Page 102 of Modern Romance September 2025 1-4
“It’s all right, you know,” she said very gently. “I may be new to this, but I am on birth control.”
“Fantastic,” he ground out. “That certainly excuses taking your virginity. Your father would be so proud.”
Her gentle expression sharpened, but she didn’t make a move to cover herself or anything that she should be doing.
“You didn’t take it. My virginity is not a cookie in a cookie jar for you to steal .
This may come as a shock to you, but I was a fully cognizant and willing participant.
This will be hard on you, I know, but I simply will not allow you to pretend guilt over something I chose. Not now. Not later. Not ever.”
He hated how practical she was being when he wanted to rage. He wanted to claw the damn castello down.
And worse, so much worse, he wanted to cover her body with his again, and take and take and take, like he had any right to have something so bright and wonderful.
“Why have you upended everything?” he demanded, because he could not find a way to twist this into punishment.
He’d given himself exactly what he wanted.
She inhaled deeply, then let out a long sigh like she despaired of him . Then she rolled off the bed in an elegant move that had all his words scattering. He simply watched her move across the room, naked and glorious, before grabbing something from the back of a chair.
A silky green robe that she now shrugged into, her hair tousled, her cheeks a beautiful pink. He wanted to have his hands on her, and he did not fully understand the why of it, because he was experienced, and good sex and good chemistry were not unique or new.
But she was. Something about all this was. He felt as though there was some claw inside him, connecting him to her. He couldn’t separate the physical from the connections they had, and it made it all so much more complicated and confusing and weighty .
When she finally faced him, that stubborn chin-up stance she was so good at, he expected a fight. Recriminations for blaming her for upending everything, when obviously they were both to blame.
There. He had shared blame because he would not take all of it. She had pushed.
And you are older and experienced and should know better.
So maybe the blame was all his. It should be.
“I think because it was time for everything to be upended,” she said, with a little nod as if to punctuate how right she was. “You don’t have to agree with me, of course. Blame suits you better, I know.”
He shook his head. This woman had taken him into her bed, let him be her first, and yet she said things like that . Saw through him so easily.
“You think so highly of me, tesoro .” He thought the sarcasm and bitterness might hide the way it scraped raw across whatever was left of his soul, but he saw that soft expression of hers take over.
“I actually do, in spite of evidence to the contrary,” she said softly. “I know…you, even if you find that unfathomable. I have worked for you for two years, I knew your family and how you grew up, and I knew the one man who tried to be someone to you.”
There were too many things going on inside him. All those things he’d learned to control with space and icy indifference were trying to find purchase. Or worse, they were trying to eradicate whatever purchase he’d managed all these years.
She stepped forward then, reached out and fitted her hand to his cheek.
“I think you have all the potential to be better than you have been. See, the point is not that I think the worst of you, Diego. You think the worst of yourself. My point is that I don’t think you realize that is a choice.
You could choose something different, and it’s hard because you’ve never had to.
But it doesn’t mean it’s impossible. Especially if you let someone reach out and help. ”

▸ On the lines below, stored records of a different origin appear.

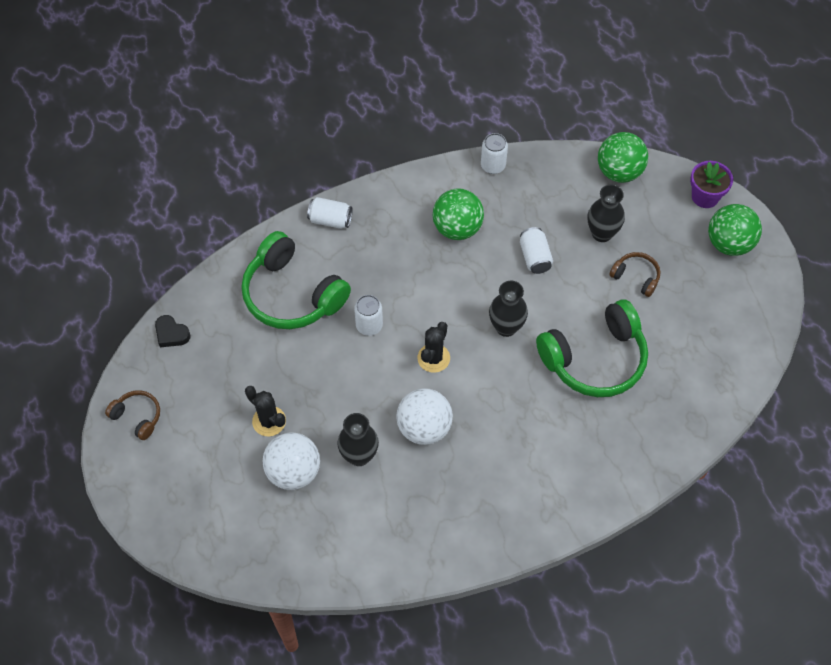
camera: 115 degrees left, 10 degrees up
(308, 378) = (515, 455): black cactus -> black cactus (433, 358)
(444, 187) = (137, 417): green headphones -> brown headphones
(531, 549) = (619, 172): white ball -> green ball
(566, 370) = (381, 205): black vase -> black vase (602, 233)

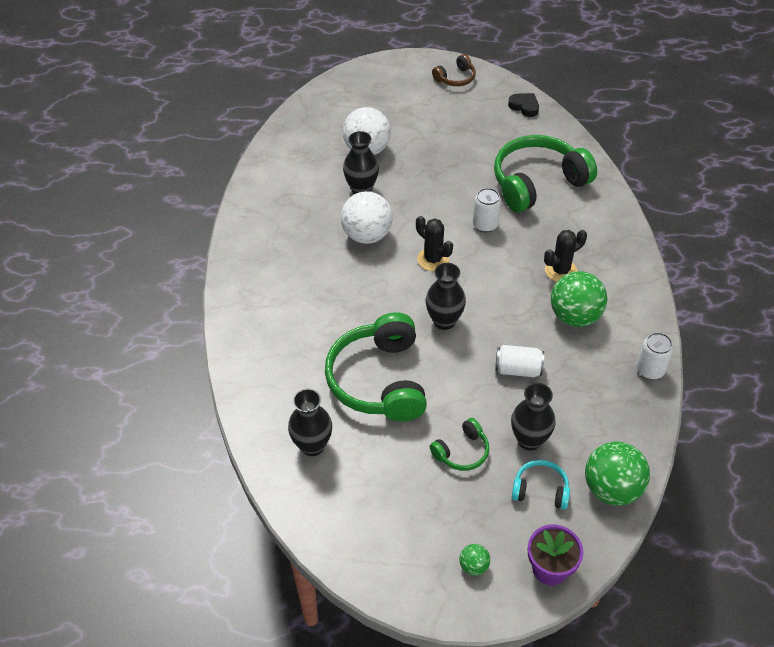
camera: 110 degrees right, 10 degrees down
(171, 334) = (524, 107): black heart -> black heart turned 75 degrees clockwise
(269, 421) = (418, 145): black cactus -> black cactus (560, 270)
(330, 220) = (613, 225): white can -> none
(636, 277) = (462, 452): brown headphones -> green headphones
(643, 216) = (540, 490): none -> turquoise headphones
(685, 388) = (312, 446): none -> black vase
(729, 243) = (473, 566): green ball -> green ball, size x0.47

What was he doing, standing half naked in this woman’s bedroom having a philosophical conversation about choice ?
After he’d taken her virginity, or whatever the hell verb she’d rather use.

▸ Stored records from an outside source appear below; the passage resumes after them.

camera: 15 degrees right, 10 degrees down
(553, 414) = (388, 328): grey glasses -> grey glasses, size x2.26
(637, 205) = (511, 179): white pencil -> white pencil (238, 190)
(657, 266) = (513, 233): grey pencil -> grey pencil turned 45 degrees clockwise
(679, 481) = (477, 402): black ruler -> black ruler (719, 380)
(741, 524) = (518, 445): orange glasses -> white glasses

He stepped away from her hand. “I should go back to my cabin,” he ground out, because this was becoming something intolerable. He’d crossed all the lines he’d once crossed without caring. He’d taken what he’d wanted rather than maintained his penance. It was wrong and he should go.
“What you should do is get dressed and come with me to look at some nativities. What you should do is decide why you think wasting your life away isolated from all signs of humanity and warmth is better penance than actually living for the people who cannot.”
He didn’t know what to say to these should s. Why should she be the one to know what he should ? Why did she get to decide anything about what he should?
“I’ll be in the car at noon,” she told him. “You can meet me there or not. It is up to you, Diego. Your life, and only your life, is your choice. Your responsibility. Your consequences. Including the guilt you find so damn comfortable.”
She did not storm away, as they had a habit of doing from each other. No, she walked over to her bathroom door, humming something that sounded suspiciously like “Joy to the World.”
He watched her go, speechless and frozen in place.
What the hell had just happened?
A mistake. What could only be categorized as a mistake.
And you get to choose how to deal with it, Diego. Your responsibility. Your consequences.
He stalked away from her voice in his head, her room, her scent, and still didn’t know what the hell to do with any of it.